What is being asked: An exact retyping of all lines below is the answer; pictures do not belong in it.

Structured diff data
----
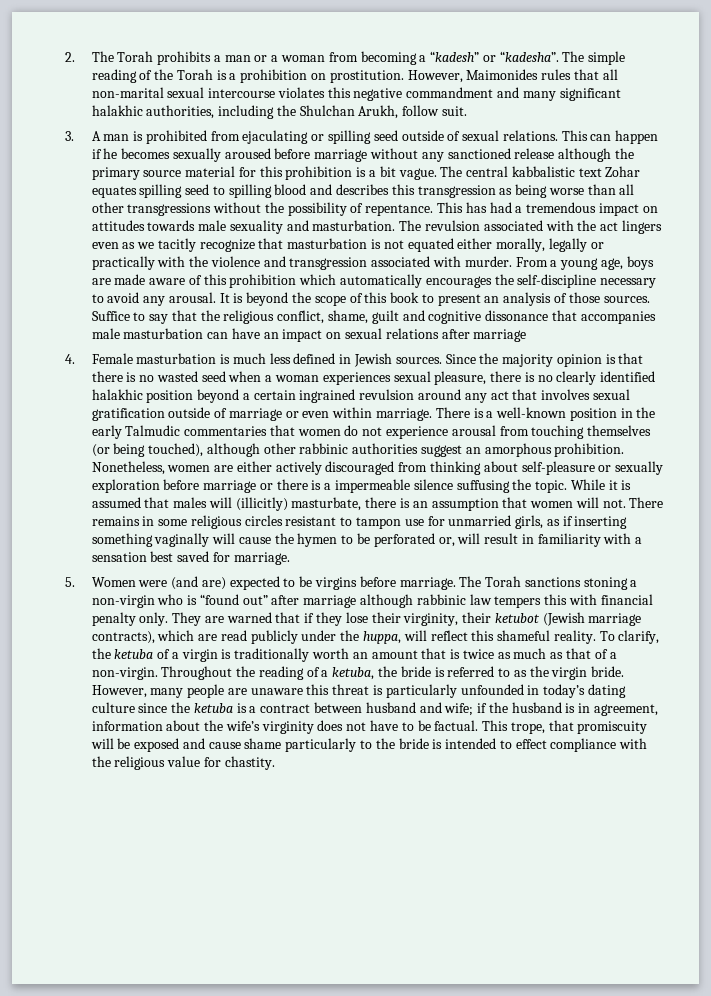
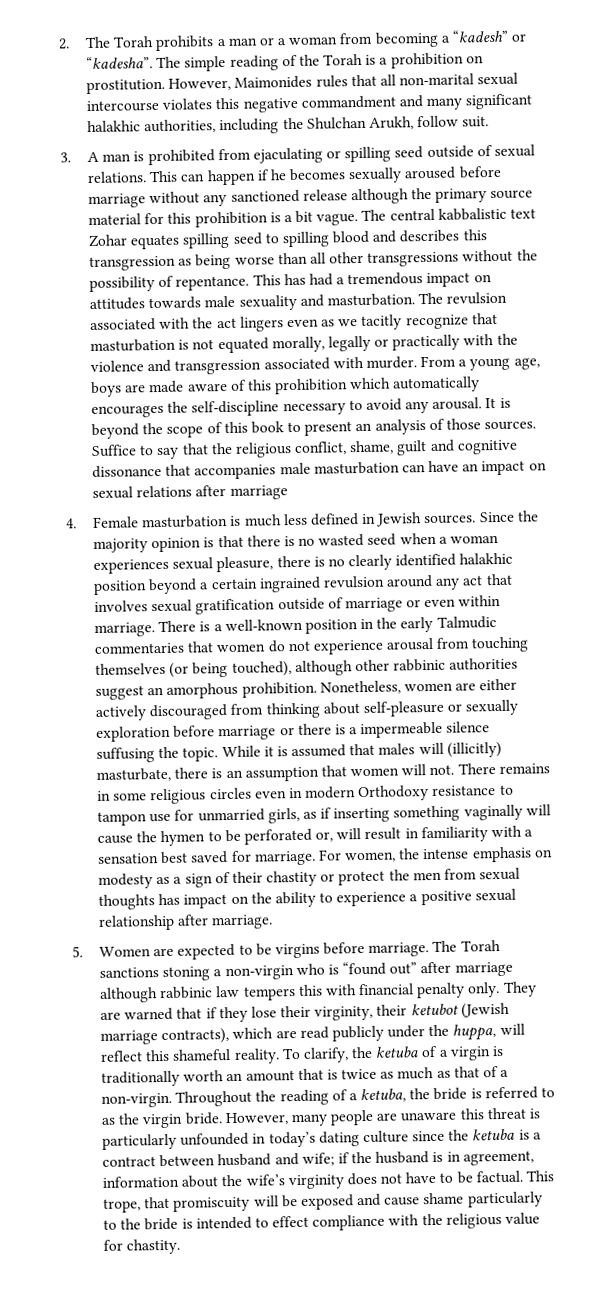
[457,238,493,249] either -> (269, 345) none
[285,516,337,526] resistant -> [254,785,497,802] even in modern Orthodoxy resistance
(290, 558) none -> [317,846,553,863] [97,867,521,889] [97,888,516,910] [97,914,274,931] For women, the intense emphasis on modesty as a sign of their chastity or protect the men from sexual thoughts has impact on the ability to experience a positive sexual relationship after marriage.
[138,576,226,590] were (and are) -> [153,947,175,957] are

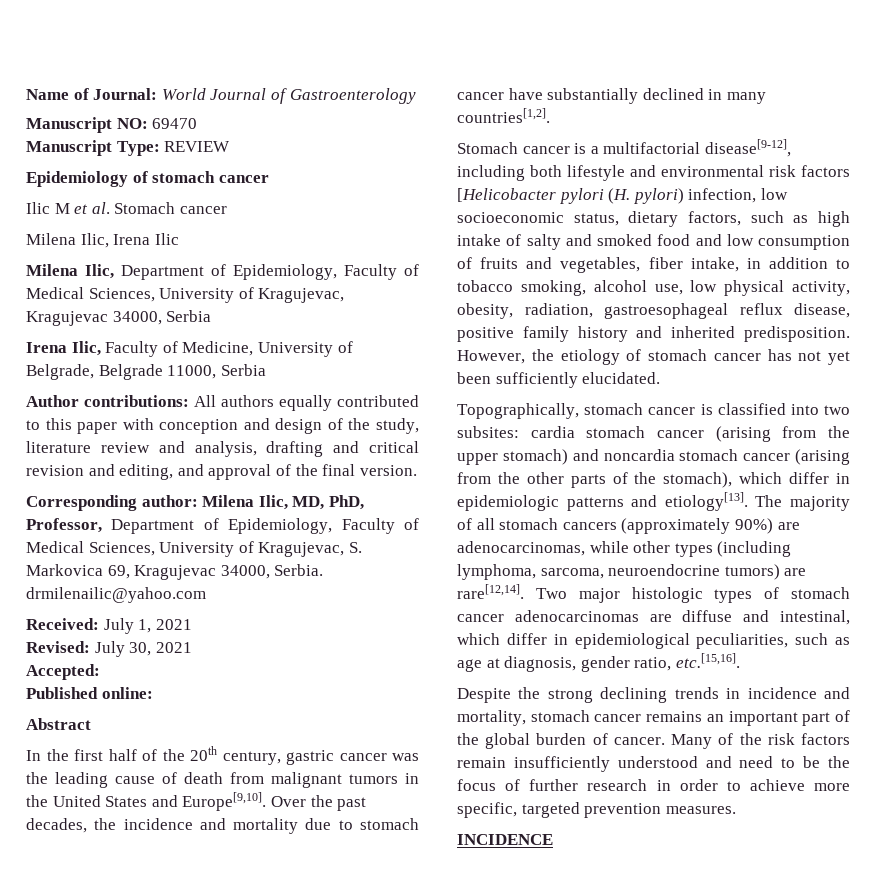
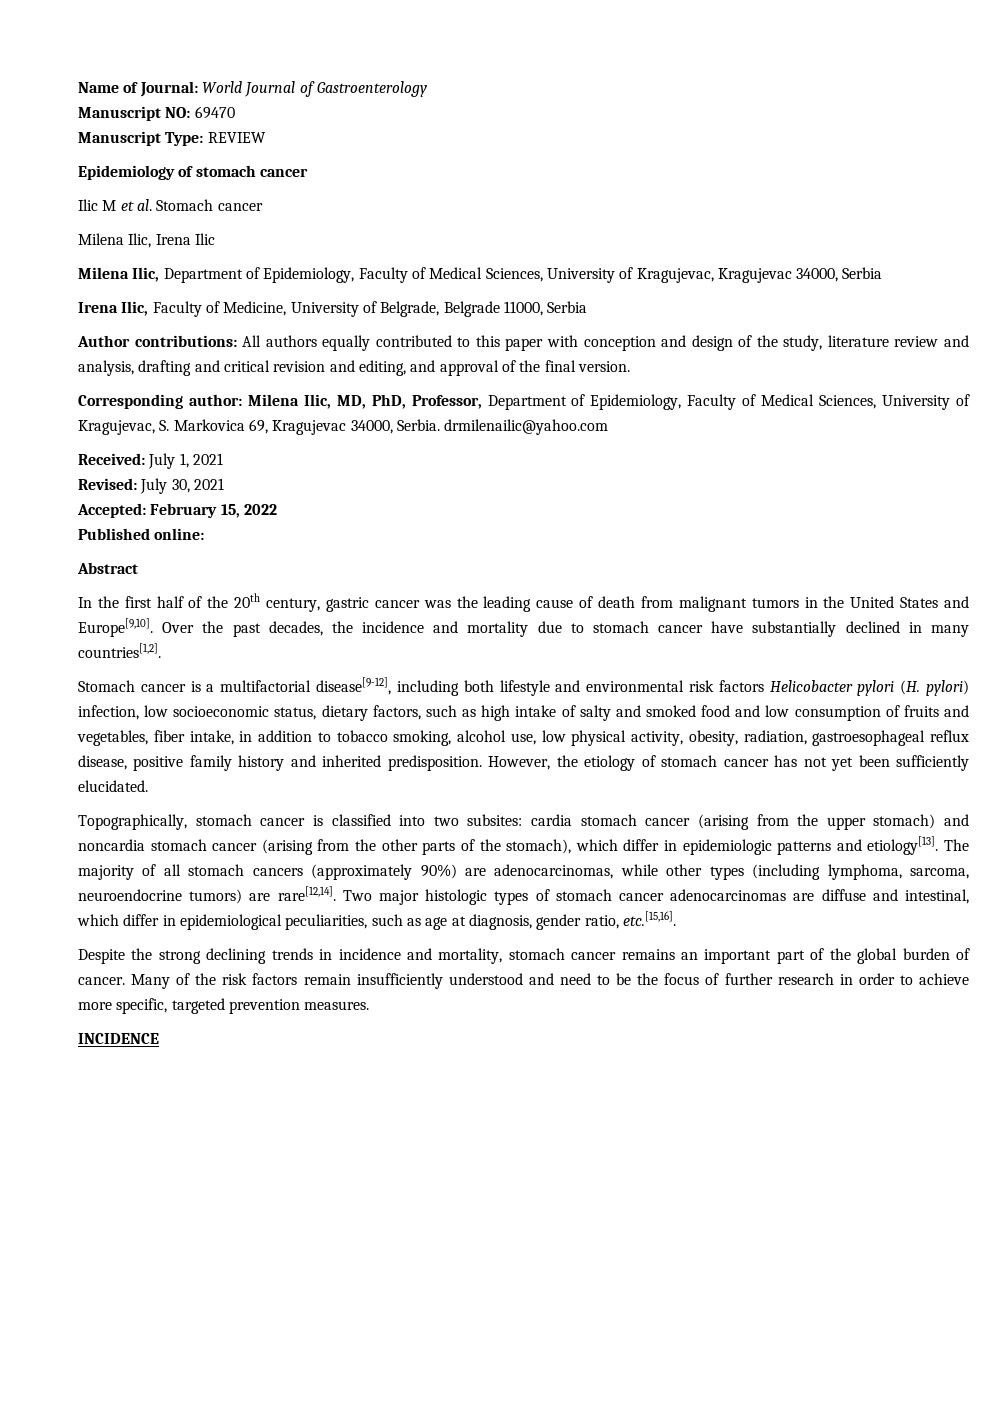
(100, 672) none -> [150,503,277,518] February 15, 2022
[457,188,556,202] [Helicobacter -> [769,680,853,692] Helicobacter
----
Answer to this task:
[457,238,493,249] either -> (269, 345) none
[285,516,337,526] resistant -> [254,785,497,802] even in modern Orthodoxy resistance
(290, 558) none -> [317,846,553,863] [97,867,521,889] [97,888,516,910] [97,914,274,931] For women, the intense emphasis on modesty as a sign of their chastity or protect the men from sexual thoughts has impact on the ability to experience a positive sexual relationship after marriage.
[138,576,226,590] were (and are) -> [153,947,175,957] are

(100, 672) none -> [150,503,277,518] February 15, 2022
[457,188,556,202] [Helicobacter -> [769,680,853,692] Helicobacter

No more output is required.